Sekiz on tane kamping var, bu canların su içmesi için, işletmeler bir tane su kabı koymamış.
Bırakın yemek vermeyi, su yok.
Peki sizce bu canlar ne yiyor, ne içiyor? Atılan bir kaç tane kemik, o da sezon devam ederse.
Elbette duş suyu, yıkanan kapların ilaçlı sularını içiyorlar.
Kahroldum.
8 gün boyunca onlara hemen her gün beşer kiloluk damacana ile sularını tazeledim.
Dökerek içiyorlardı.
Bir kişi, bir parça kemik atsa, emin olun hani pizzanıza ketçap sürersiniz ya… O kemikler, o içtikleri sular kumla harmanlanıyor, un’a belenmek gibi aç oldukları içinde kumlu kumlu tüketiyorlar.
Kamp sahibi tarafından uyarıldım, “Bunları beslemeyin” diye.
Oysa ben oraya mama götürmedim, köpeğim Ares’e götürdüğüm maması vardı, ayrıca orada kahvaltıda yemek için götürdüğüm salam vardı.
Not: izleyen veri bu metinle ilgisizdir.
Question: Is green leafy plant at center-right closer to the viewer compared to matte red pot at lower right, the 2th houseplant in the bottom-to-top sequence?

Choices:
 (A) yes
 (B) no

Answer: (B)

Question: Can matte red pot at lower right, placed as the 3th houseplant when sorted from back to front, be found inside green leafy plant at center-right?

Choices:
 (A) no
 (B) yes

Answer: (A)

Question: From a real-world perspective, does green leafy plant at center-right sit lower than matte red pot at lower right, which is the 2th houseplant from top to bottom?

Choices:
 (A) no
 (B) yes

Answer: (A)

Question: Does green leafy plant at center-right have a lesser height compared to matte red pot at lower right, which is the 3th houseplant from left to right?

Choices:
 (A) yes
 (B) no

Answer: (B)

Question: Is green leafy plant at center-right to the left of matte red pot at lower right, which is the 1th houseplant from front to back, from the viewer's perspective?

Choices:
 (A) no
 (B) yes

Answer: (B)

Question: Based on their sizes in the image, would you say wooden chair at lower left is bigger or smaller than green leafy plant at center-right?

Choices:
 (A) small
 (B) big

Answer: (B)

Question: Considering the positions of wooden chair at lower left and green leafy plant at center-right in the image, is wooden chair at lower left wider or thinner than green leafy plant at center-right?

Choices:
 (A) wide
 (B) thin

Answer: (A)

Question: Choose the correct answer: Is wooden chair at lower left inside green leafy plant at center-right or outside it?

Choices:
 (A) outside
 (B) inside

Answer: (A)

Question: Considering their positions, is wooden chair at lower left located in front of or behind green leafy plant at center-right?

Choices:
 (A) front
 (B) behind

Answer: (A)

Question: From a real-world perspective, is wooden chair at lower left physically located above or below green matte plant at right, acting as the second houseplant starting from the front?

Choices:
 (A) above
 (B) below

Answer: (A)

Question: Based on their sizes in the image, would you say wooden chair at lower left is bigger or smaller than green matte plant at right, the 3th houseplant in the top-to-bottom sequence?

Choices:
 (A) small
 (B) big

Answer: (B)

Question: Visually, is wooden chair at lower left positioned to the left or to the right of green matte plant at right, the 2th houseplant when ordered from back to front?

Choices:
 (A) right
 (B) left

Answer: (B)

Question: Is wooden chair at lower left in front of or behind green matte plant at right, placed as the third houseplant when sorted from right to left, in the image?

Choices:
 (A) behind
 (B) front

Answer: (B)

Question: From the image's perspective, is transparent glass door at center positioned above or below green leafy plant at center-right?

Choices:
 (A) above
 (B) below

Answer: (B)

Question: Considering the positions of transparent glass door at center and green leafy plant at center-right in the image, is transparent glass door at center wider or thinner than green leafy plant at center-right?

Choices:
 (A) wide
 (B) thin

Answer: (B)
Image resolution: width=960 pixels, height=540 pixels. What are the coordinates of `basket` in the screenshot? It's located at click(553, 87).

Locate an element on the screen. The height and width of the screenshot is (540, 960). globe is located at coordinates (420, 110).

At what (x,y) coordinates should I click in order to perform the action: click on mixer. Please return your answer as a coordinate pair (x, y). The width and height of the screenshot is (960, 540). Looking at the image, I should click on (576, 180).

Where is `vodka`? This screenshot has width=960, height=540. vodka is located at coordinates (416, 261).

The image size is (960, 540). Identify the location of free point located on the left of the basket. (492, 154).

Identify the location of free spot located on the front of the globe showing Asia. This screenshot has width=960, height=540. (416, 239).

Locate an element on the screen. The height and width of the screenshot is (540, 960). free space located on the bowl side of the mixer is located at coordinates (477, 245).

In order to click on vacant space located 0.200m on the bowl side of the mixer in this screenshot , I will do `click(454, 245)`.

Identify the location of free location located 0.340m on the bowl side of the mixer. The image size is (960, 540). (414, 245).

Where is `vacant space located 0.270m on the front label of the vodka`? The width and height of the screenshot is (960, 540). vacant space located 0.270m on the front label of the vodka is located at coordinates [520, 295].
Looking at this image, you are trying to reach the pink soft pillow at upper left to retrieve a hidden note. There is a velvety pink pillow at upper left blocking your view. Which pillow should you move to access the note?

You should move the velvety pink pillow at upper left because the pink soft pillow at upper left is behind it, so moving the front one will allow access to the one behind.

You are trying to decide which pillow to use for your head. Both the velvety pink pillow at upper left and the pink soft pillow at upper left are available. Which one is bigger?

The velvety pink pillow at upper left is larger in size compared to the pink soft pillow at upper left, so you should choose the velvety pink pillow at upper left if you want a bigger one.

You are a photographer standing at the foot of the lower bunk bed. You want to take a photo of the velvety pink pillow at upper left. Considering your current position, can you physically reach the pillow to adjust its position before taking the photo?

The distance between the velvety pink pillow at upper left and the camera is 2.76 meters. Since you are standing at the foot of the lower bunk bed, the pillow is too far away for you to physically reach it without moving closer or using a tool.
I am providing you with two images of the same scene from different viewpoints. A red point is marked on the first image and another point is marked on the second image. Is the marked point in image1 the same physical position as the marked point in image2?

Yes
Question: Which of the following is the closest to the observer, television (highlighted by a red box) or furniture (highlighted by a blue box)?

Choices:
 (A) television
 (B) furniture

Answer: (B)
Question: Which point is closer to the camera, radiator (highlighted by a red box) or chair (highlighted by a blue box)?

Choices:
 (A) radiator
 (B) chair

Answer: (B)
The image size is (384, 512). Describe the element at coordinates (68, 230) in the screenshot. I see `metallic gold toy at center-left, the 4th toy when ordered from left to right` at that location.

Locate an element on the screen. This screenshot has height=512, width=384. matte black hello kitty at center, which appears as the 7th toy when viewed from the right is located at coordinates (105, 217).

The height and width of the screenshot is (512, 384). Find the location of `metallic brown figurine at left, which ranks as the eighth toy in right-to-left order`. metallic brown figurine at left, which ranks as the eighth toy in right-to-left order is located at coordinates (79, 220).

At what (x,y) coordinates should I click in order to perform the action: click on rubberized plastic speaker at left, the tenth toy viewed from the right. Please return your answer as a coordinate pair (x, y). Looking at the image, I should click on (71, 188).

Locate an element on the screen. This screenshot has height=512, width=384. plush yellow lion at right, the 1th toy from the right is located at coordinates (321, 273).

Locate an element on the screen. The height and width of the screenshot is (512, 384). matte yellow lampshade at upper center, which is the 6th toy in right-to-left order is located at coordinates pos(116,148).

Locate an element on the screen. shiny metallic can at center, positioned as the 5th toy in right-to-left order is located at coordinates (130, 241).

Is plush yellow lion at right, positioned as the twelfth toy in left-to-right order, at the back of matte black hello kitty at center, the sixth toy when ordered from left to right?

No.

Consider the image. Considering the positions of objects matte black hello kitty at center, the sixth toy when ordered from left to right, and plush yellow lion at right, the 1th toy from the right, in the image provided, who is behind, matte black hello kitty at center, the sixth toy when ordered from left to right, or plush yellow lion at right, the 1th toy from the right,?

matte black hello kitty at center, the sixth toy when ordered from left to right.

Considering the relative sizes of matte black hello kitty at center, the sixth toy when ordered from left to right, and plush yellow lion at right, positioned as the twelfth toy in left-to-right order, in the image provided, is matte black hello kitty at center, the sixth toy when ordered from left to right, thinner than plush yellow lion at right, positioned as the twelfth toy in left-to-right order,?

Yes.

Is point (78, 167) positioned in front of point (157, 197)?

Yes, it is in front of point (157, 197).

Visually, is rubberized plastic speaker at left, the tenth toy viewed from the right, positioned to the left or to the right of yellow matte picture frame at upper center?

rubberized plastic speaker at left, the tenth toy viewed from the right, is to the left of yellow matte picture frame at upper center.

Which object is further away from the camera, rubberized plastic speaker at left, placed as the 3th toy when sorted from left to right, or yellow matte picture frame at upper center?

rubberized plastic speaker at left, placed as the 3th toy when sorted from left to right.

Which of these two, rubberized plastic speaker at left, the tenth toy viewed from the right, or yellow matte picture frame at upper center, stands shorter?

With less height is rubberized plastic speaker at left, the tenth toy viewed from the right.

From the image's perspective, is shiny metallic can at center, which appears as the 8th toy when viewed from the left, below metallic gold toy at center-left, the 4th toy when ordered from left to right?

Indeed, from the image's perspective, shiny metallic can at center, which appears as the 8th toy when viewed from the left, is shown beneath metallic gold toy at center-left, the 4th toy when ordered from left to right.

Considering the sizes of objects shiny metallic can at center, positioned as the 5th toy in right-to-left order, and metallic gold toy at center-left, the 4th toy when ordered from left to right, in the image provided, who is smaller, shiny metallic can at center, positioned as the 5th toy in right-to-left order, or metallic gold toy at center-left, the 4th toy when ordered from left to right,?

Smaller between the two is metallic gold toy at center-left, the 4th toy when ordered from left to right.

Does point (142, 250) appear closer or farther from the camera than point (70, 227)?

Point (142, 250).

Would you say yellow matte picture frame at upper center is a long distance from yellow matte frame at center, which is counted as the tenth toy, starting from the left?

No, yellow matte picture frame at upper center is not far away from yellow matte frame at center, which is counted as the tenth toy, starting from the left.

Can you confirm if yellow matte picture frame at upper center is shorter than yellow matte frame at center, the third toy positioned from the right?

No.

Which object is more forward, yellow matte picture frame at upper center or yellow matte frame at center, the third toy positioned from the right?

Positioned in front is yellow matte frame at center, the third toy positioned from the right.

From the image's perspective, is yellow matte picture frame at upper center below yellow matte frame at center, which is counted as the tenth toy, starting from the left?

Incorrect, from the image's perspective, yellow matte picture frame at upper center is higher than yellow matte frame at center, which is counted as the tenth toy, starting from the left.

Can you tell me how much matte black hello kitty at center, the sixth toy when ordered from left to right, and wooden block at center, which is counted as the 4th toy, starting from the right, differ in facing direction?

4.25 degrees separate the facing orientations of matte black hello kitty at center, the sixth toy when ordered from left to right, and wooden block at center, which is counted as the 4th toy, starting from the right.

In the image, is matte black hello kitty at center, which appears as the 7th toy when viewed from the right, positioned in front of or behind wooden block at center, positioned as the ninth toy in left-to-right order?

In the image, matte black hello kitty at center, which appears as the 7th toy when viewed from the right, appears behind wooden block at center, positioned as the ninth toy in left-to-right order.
Et alayım dedim kilosu 160 lira idi, alamadım. Kemik yoktu. Az bir et vardı, haşlayıp, içine bayat ekmek koyup tek gün besleme yaptım, hepsi bu…
Bu canlar bütün kamplardan sopayla kovuluyor, emin olun, onları çoğaltarak oraya kim attı? Bir posta büyükşehir belediyesi barınağına teslim edilmiş, överek anlatıyorlar. Oradaki kamp sahipleri, bir araya gelip bu canları kısırlaştırıp, kışın bekçi olarak bu canlara sahip çıkabilirlerdi.
Çözüm barınak olmuş.
Bu canların durumu pek parlak değil.
Kışın ne olacak bilinmiyor.
Bu sorun kısırlaştırılarak çözülür aksi bu dramlar bitmez, bu şiddette bitmez.
Kim bu canlara haksızlık yapıp şiddet uygularsa, Ebu Lehep gibi elleri kurusun, kahrolsun, diyorum. Velhasıl her yerimizden kirlilik ve vicdansızlık akmaya devam ediyor.